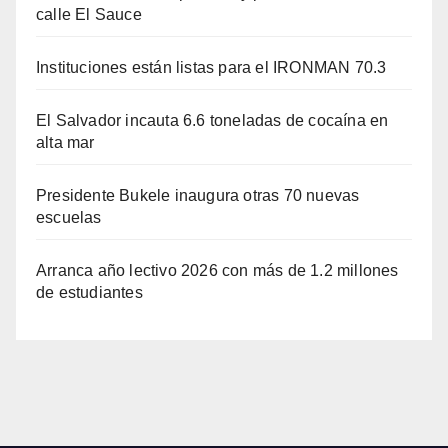
calle El Sauce
Instituciones están listas para el IRONMAN 70.3
El Salvador incauta 6.6 toneladas de cocaína en
alta mar
Presidente Bukele inaugura otras 70 nuevas
escuelas
Arranca año lectivo 2026 con más de 1.2 millones
de estudiantes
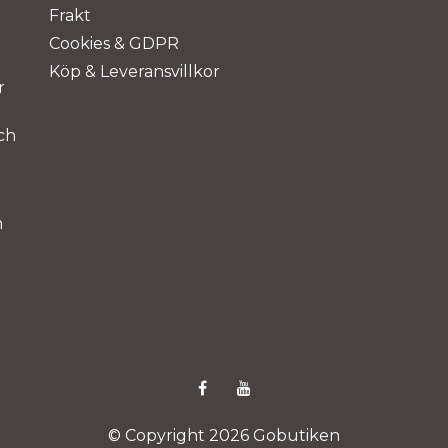
Frakt
Cookies & GDPR
Köp & Leveransvillkor
r
ch
m
© Copyright 2026 Gobutiken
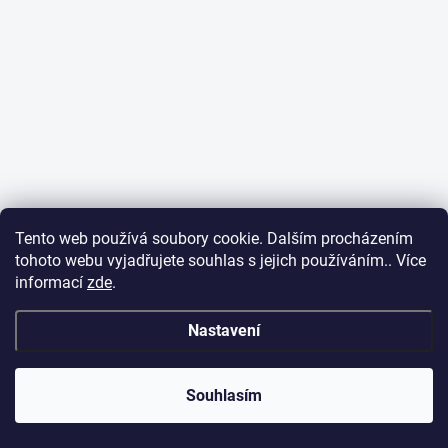
Tento web používá soubory cookie. Dalším procházením
tohoto webu vyjadřujete souhlas s jejich používáním.. Více
informací
zde
.
Nastavení
Souhlasím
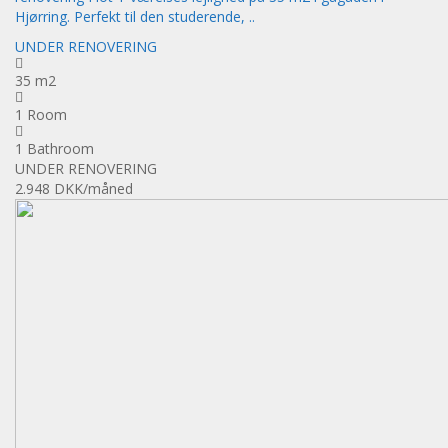
Hjørring. Perfekt til den studerende, ..
UNDER RENOVERING
35 m2
1 Room
1 Bathroom
UNDER RENOVERING
2.948 DKK
/måned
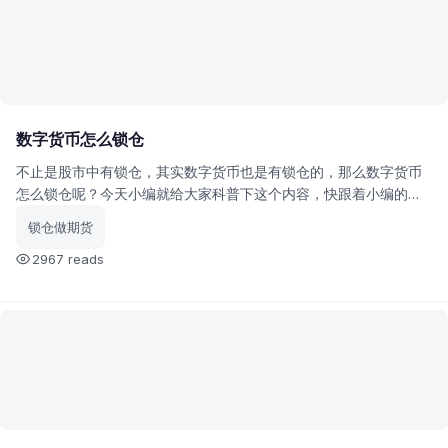
数字货币怎么锁仓
不止是股市中有锁仓，其实数字货币也是有锁仓的，那么数字货币
怎么锁仓呢？今天小编就给大家科普下这个内容，快跟着小编的步
伐一起来了解和认识下吧~
锁仓做期货
2967 reads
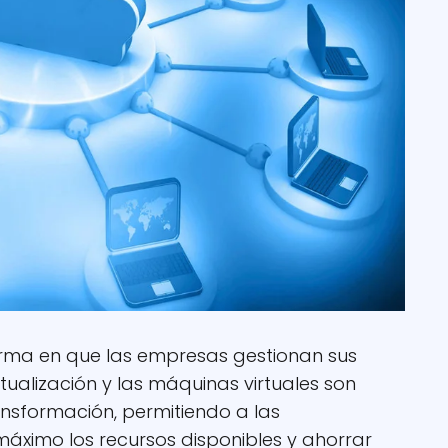
orma en que las empresas gestionan sus
tualización y las máquinas virtuales son
nsformación, permitiendo a las
áximo los recursos disponibles y ahorrar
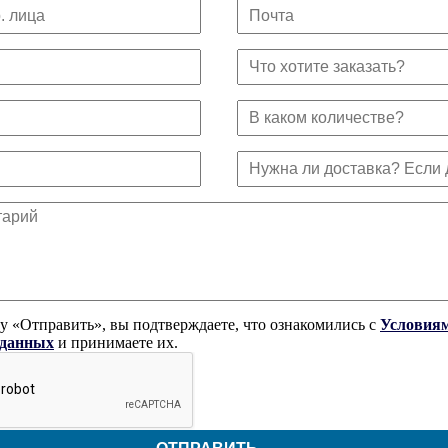
 «Отправить», вы подтверждаете, что ознакомились с
Условиям
 данных
и принимаете их.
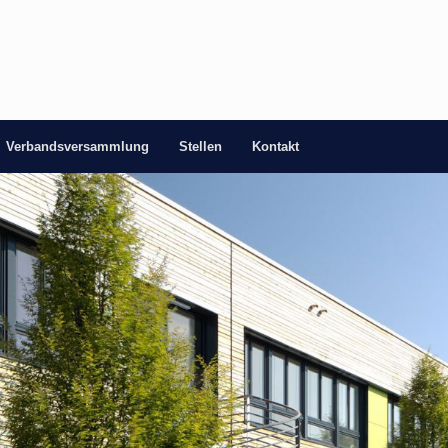
Verbandsversammlung
Stellen
Kontakt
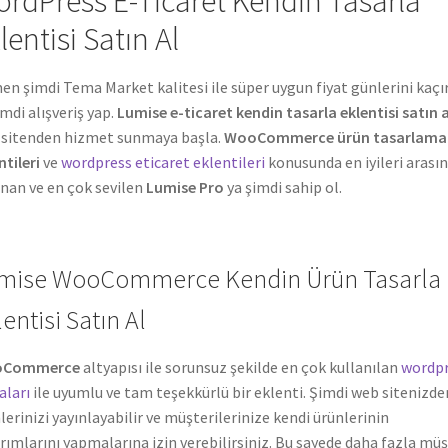
rdPress E-Ticaret Kendin Tasarla
lentisi Satın Al
n şimdi Tema Market kalitesi ile süper uygun fiyat günlerini kaç
imdi alışveriş yap.
Lumise e-ticaret kendin tasarla eklentisi satın a
sitenden hizmet sunmaya başla.
WooCommerce ürün tasarlama
ntileri
ve
wordpress eticaret eklentileri
konusunda en iyileri arası
nan ve en çok sevilen
Lumise Pro
ya şimdi sahip ol.
mise WooCommerce Kendin Ürün Tasarla
entisi Satın Al
Commerce
altyapısı ile sorunsuz şekilde en çok kullanılan
wordpr
ları
ile uyumlu ve tam teşekkürlü bir eklenti. Şimdi web sitenizde
lerinizi yayınlayabilir ve müşterilerinize kendi ürünlerinin
rımlarını yapmalarına izin verebilirsiniz. Bu sayede daha fazla müş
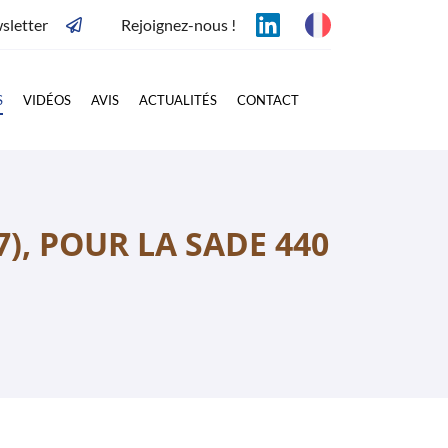
sletter
Rejoignez-nous !
S
VIDÉOS
AVIS
ACTUALITÉS
CONTACT
), POUR LA SADE 440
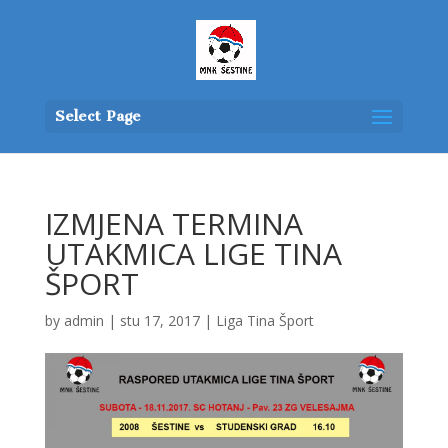
Select Page
IZMJENA TERMINA
UTAKMICA LIGE TINA
ŠPORT
by
admin
|
stu 17, 2017
|
Liga Tina Šport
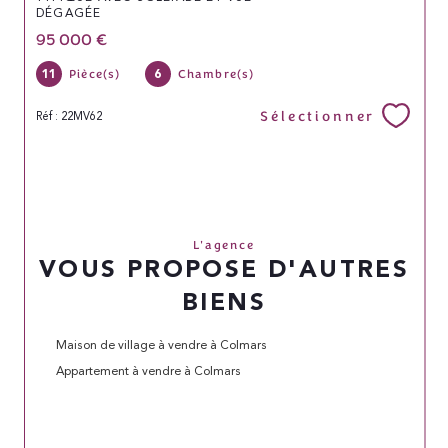
DÉGAGÉE
95 000 €
11
6
Pièce(s)
Chambre(s)
Sélectionner
Réf : 22MV62
L'agence
VOUS PROPOSE D'AUTRES
BIENS
Maison de village à vendre à Colmars
Appartement à vendre à Colmars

==================================================

Task to complete: Write out again, exactly, only the lines from the beginning of the material above to the line that holds "Copyright 2026 Gobutiken", both ends included, and no pictures.

Solution to the problem:
calle El Sauce
Instituciones están listas para el IRONMAN 70.3
El Salvador incauta 6.6 toneladas de cocaína en
alta mar
Presidente Bukele inaugura otras 70 nuevas
escuelas
Arranca año lectivo 2026 con más de 1.2 millones
de estudiantes
Frakt
Cookies & GDPR
Köp & Leveransvillkor
r
ch
m
© Copyright 2026 Gobutiken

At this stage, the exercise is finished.